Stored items
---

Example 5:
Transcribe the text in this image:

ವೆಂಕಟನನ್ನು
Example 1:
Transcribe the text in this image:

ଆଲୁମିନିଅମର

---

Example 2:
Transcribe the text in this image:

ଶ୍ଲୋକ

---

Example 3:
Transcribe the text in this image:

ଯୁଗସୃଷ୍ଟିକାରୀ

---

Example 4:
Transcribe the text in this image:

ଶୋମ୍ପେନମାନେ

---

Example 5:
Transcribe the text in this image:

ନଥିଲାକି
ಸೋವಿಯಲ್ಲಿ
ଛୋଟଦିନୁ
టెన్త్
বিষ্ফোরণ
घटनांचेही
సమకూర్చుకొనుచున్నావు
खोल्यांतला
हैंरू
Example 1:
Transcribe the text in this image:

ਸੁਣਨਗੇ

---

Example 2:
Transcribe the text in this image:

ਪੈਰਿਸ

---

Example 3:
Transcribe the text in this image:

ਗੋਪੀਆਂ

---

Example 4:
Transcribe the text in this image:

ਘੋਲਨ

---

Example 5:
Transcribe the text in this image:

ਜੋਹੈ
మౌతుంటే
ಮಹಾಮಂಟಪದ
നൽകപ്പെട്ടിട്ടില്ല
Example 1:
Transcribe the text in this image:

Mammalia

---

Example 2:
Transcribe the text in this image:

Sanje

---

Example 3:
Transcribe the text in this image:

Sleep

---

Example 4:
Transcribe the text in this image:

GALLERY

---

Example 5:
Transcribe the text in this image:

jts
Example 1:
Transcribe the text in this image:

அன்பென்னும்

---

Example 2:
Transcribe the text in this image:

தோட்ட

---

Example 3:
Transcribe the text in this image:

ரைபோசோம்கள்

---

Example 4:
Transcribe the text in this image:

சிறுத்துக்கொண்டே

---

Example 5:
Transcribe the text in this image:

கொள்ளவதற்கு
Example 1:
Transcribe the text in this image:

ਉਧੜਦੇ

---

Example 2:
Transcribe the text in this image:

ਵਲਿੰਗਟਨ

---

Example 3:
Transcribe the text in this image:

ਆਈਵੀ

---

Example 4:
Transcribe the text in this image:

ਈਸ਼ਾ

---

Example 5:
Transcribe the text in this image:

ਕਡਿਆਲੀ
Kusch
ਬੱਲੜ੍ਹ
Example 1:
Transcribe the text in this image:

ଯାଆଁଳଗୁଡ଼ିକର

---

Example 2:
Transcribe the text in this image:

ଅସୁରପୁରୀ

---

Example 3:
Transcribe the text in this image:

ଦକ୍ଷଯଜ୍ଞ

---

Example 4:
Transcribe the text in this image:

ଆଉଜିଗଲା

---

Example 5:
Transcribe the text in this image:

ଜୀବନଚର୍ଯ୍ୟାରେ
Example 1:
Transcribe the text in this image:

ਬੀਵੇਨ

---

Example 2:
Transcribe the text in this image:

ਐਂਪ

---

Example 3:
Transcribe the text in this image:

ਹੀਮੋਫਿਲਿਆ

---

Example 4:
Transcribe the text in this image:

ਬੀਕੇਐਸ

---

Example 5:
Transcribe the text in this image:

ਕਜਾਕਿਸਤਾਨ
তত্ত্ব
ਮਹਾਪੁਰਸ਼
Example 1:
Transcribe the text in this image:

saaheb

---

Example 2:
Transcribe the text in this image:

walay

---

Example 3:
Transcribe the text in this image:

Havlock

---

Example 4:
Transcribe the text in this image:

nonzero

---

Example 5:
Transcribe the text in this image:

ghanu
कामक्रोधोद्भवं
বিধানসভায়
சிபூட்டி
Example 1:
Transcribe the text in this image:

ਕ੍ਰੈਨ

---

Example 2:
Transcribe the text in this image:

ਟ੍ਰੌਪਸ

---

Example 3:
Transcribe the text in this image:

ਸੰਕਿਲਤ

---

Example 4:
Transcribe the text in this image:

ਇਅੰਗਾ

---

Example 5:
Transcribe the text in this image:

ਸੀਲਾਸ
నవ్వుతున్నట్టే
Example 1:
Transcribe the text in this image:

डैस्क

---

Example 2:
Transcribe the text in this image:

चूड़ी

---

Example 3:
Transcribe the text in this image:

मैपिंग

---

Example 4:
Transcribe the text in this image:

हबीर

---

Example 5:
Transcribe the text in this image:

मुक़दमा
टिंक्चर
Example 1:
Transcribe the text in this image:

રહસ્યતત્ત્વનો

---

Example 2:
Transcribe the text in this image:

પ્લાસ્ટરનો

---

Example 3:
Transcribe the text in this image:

→ **What is asked**:
Please repeat the records starting at their beginning and ending at the line containing "ଯୁଗସୃଷ୍ଟିକାରୀ", swapping "Transcribe" for "Copy" and keeping everything else the same.

→ **Result**:
---

Example 5:
Copy the text in this image:

ವೆಂಕಟನನ್ನು
Example 1:
Copy the text in this image:

ଆଲୁମିନିଅମର

---

Example 2:
Copy the text in this image:

ଶ୍ଲୋକ

---

Example 3:
Copy the text in this image:

ଯୁଗସୃଷ୍ଟିକାରୀ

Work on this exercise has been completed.